Can a single-qubit state be nontrivially extended to a non-pure state?

Question

Consider a generic single-qubit state $$\rho=\lambda_1\lvert \lambda_1\rangle\!\langle \lambda_1\rvert+\lambda_2\lvert \lambda_2\rangle\!\langle \lambda_2\rvert\in\mathcal H_S.$$ I am interested in understanding what are the possible extensions of $\rho$, that is, the states $\tilde\rho\in\mathcal H_{SE}$ such that $\operatorname{tr}_E(\tilde\rho)=\rho.$ If is relatively easy to find the general structure of extensions that are pure, but less so in the more general case of non-pure extensions.

In particular, is it possible to have a non-trivial extension of $\rho$ which is not a purification?

By non-trivial here I mean that it must also decrease the amount of uncertainty associated with $\rho$. This means no trivial extensions of the form $\tilde\rho=\rho\otimes\sigma$, and no extensions built by simply attaching a set of orthonormal states to the eigenvectors of $\rho$, that is, no extensions of the form $\tilde\rho=\sum_k \lambda_k \lvert\lambda_k\rangle\!\langle\lambda_k\rvert\otimes\sigma_k$ with $\lambda_k$ the eigenvalues of $\rho$.

Answer 1

Sure. Just take any random purification with a large purifying space $\mathbb C^2\otimes C^d$, and trace the $\mathbb C^d$ component.
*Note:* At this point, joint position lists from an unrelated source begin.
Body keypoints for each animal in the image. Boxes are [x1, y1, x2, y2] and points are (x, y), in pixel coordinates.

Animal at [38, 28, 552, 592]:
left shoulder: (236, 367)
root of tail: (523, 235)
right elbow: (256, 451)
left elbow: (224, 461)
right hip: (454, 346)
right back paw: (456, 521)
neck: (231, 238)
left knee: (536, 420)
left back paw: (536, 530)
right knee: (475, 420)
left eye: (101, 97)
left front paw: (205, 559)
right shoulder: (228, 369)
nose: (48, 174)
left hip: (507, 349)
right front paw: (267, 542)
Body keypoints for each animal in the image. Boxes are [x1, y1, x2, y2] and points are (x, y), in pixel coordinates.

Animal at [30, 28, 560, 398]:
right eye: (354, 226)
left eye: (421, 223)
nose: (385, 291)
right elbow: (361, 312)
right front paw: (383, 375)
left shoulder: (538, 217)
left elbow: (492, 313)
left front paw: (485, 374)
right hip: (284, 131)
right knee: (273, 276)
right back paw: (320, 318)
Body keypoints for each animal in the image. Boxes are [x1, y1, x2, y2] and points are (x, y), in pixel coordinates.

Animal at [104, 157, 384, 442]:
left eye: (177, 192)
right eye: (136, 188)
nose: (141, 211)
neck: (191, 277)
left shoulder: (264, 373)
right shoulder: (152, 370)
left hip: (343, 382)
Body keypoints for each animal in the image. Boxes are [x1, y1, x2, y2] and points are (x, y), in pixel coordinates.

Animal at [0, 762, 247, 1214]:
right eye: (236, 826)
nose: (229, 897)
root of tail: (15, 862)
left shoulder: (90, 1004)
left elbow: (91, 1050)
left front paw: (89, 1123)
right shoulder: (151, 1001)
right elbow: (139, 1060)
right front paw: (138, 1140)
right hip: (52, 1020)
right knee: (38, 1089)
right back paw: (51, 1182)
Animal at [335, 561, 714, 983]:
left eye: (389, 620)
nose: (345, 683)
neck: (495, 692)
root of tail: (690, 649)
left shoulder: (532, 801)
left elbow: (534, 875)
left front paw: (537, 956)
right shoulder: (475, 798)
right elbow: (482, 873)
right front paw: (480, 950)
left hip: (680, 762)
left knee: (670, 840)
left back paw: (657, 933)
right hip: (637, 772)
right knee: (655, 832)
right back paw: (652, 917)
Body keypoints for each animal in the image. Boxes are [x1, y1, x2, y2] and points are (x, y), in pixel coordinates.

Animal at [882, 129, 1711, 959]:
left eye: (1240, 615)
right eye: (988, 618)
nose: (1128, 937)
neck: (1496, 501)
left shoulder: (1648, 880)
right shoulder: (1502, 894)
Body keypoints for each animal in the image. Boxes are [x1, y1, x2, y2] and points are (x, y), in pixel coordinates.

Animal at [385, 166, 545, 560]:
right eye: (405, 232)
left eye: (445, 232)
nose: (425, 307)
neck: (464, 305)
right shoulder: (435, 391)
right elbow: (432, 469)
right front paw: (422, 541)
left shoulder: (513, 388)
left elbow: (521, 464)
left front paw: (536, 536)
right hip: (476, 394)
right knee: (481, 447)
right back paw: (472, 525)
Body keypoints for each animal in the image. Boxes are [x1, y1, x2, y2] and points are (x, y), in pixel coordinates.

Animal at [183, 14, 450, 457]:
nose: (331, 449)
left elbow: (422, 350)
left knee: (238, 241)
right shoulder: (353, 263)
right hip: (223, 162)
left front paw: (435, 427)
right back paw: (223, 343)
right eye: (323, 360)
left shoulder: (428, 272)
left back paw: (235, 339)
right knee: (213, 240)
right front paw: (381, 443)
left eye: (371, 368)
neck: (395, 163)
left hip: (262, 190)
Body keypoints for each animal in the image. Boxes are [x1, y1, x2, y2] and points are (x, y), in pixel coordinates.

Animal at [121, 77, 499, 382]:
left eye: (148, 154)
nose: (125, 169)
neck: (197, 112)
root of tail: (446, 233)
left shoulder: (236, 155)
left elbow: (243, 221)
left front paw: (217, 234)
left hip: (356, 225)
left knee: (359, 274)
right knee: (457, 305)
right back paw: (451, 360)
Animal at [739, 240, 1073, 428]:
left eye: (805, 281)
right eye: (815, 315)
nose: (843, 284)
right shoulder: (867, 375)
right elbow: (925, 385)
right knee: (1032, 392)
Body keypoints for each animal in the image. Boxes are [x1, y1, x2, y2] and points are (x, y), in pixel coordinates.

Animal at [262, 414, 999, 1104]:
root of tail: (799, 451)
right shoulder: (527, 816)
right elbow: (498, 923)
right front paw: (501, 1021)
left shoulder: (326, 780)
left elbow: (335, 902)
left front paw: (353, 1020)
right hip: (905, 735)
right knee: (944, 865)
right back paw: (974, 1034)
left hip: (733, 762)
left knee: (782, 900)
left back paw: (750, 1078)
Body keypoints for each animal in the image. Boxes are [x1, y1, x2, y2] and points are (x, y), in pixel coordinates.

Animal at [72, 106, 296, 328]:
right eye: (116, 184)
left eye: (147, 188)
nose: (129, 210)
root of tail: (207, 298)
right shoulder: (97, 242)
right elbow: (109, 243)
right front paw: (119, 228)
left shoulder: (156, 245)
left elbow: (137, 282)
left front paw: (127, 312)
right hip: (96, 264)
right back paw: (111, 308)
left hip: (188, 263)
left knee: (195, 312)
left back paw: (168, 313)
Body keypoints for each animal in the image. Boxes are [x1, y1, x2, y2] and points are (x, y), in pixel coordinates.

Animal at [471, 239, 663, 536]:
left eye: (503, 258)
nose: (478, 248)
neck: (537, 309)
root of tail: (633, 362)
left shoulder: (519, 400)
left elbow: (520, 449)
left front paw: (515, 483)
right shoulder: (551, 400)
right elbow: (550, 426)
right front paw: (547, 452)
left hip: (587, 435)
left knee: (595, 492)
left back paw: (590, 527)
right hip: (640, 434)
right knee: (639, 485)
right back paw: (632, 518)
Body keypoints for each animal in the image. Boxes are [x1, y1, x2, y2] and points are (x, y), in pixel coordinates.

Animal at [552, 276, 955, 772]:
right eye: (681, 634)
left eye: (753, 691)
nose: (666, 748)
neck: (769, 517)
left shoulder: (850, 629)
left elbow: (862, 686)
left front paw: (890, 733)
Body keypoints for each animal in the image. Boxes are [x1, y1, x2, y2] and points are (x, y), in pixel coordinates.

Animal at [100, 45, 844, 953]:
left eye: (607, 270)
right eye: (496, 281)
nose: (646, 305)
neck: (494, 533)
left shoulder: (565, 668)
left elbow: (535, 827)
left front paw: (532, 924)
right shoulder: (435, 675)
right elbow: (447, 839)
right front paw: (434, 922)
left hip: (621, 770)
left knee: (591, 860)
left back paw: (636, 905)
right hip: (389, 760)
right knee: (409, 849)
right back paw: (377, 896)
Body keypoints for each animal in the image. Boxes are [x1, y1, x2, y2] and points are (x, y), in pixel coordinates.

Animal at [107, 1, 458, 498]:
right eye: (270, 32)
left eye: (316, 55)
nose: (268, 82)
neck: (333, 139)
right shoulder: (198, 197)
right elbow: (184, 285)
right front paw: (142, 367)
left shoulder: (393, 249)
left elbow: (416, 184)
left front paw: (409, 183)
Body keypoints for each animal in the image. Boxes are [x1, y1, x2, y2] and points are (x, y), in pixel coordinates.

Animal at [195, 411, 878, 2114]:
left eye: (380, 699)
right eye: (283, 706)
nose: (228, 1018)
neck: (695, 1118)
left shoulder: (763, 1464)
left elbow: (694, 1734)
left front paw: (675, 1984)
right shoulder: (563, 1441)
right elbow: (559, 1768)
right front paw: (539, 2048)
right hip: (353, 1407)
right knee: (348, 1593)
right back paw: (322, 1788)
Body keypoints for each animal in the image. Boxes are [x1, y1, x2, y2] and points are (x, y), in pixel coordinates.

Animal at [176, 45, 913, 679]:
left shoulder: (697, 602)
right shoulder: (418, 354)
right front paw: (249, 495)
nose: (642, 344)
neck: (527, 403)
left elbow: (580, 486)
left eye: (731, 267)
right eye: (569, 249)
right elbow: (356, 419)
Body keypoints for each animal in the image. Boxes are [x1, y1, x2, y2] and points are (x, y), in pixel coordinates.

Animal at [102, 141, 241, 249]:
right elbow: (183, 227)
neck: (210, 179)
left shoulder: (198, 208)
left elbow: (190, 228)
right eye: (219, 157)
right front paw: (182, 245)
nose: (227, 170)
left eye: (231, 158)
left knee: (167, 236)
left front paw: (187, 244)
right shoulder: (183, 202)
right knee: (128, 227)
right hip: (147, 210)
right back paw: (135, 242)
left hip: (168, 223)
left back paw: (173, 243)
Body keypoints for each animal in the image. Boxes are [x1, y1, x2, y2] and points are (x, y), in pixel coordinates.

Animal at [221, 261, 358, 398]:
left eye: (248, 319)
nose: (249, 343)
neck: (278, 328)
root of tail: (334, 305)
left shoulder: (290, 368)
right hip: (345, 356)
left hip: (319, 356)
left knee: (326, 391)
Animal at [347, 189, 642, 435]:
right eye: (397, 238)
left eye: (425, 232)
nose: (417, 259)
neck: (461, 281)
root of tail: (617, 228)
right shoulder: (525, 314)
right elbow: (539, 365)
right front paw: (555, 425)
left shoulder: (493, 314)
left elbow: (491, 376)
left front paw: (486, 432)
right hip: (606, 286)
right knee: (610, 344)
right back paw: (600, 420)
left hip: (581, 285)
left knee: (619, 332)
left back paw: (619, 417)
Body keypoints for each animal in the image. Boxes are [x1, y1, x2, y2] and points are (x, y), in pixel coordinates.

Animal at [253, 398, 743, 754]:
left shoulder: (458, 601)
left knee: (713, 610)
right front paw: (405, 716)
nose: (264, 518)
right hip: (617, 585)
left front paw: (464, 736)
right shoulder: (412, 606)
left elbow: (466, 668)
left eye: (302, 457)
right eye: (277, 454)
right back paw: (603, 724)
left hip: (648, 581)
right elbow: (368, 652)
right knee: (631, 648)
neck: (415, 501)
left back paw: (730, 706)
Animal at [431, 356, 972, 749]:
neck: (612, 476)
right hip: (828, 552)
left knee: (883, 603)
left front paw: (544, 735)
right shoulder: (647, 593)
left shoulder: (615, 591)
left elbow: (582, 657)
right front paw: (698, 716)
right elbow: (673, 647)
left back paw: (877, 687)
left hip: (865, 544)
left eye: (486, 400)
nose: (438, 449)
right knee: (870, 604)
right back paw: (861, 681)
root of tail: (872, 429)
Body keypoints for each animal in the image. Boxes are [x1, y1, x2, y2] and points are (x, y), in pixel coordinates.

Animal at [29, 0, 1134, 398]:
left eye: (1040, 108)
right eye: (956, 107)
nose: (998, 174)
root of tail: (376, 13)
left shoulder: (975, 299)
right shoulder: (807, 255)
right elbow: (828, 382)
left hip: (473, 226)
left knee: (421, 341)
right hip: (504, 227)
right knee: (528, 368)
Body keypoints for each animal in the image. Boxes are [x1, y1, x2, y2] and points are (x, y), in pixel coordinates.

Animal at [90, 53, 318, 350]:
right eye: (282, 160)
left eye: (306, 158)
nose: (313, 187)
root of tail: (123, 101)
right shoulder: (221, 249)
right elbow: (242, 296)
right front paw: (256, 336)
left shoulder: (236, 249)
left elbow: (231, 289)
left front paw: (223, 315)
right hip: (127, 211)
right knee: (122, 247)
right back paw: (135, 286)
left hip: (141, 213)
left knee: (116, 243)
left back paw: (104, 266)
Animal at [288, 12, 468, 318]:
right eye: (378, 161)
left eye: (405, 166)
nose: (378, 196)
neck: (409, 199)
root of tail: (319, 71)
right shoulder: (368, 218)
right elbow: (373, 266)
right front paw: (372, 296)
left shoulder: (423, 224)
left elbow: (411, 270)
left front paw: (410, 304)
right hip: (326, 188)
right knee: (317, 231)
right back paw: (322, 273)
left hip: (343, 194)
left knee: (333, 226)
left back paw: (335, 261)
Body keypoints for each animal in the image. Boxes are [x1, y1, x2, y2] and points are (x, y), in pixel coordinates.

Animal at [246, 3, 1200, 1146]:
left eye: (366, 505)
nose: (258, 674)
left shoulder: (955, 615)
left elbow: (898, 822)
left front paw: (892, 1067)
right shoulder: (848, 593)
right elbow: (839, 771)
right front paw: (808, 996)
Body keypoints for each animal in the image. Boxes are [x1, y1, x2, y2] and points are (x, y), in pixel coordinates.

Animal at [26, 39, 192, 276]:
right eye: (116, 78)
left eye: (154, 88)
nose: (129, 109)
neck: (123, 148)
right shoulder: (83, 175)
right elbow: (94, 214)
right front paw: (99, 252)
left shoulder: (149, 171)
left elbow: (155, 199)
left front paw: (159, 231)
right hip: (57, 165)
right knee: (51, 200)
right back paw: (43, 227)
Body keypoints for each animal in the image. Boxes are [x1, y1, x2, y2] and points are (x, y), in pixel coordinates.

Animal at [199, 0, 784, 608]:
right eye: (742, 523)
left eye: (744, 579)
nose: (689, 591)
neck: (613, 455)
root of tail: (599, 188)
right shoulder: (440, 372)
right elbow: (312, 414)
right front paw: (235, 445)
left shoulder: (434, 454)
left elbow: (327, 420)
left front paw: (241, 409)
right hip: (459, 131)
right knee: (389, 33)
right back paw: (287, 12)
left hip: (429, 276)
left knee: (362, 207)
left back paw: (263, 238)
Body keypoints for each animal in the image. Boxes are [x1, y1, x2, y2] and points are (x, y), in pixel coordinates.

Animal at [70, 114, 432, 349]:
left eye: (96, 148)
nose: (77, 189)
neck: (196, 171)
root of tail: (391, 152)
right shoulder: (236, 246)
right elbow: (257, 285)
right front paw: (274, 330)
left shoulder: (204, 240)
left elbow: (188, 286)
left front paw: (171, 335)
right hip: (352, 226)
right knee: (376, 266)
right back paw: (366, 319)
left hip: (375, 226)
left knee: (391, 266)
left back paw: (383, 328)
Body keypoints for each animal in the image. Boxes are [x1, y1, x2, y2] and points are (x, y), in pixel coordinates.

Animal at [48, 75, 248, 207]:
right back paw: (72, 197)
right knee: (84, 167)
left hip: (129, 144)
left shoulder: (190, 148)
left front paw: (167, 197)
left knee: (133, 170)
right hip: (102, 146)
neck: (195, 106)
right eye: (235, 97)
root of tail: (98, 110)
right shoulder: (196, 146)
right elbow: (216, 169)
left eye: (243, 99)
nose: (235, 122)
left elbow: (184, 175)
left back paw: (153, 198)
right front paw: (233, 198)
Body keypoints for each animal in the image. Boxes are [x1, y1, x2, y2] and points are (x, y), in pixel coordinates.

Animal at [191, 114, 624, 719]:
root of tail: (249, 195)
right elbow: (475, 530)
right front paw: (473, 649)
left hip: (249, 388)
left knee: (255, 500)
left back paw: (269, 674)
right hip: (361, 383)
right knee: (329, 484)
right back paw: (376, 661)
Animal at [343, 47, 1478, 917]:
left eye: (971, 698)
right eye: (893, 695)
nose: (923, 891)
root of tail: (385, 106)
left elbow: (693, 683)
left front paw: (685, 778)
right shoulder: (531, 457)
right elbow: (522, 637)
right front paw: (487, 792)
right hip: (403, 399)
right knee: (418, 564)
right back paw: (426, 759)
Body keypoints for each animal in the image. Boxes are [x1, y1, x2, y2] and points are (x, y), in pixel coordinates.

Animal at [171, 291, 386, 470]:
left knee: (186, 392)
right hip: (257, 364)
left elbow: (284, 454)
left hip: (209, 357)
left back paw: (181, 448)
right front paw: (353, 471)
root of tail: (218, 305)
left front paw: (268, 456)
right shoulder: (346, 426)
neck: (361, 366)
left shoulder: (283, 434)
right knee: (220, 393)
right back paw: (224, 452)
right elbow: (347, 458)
To give a randomly made up example, $$ \rho = \left(\begin{matrix} .25 & .20 & .10 & .05 \\ .20 & .25 & .00 & .05 \\ .10 & .00 & .25 & -.15 \\ .05 & .05 & -.15 & .25 \end{matrix}\right) $$ is a purification of the state $$ \rho_A = \left(\begin{matrix} .50 & .05 \\ .05 & .50 \end{matrix}\right)\ . $$

That the example is not compatible with the special forms $\tilde\rho$ you give above can be straightforwardly checked from the eigenvalues of $\rho$, which are incompatible with the forms $\tilde\rho$ you give above -- for both those $\tilde\rho$, it holds that the eigenvalues of $\rho$ can be written as a sum of two eigenvalues of $\tilde\rho$ each, which can be easily tested not to be the case.

To explain the last argument in more detail:
Let $\tilde\rho=\sum \lambda_k |\lambda_k\rangle\langle\lambda_k|\otimes\sigma_k$ (which includes the first purification if all $\sigma_k$ are equal). Denote by $\mu_i(\sigma_k)$ the eigenvalues of $\sigma_k$. Then, the eigenvalues of $\tilde\rho$ are $$ \tau_{i,k} = \lambda_k\,\mu_i(\sigma_k)\ . $$ Thus, we have that $$ \sum_i\tau_{i,k} = \lambda_k $$ (as $\mathrm{tr}\,\sigma_k=1)$, i.e., each two (where "two" is the dimension of the purification) eigenvalues of $\tilde\rho$ add up to an eigenvalue $\lambda_k$ of $\rho$.
It can be easily checked that this property does not hold for the example.

---

Note that this richness of extensions is exactly a problem in computing the squashed entanglement, where one optimizes over (non-pure) extensions of arbitrary dimensions.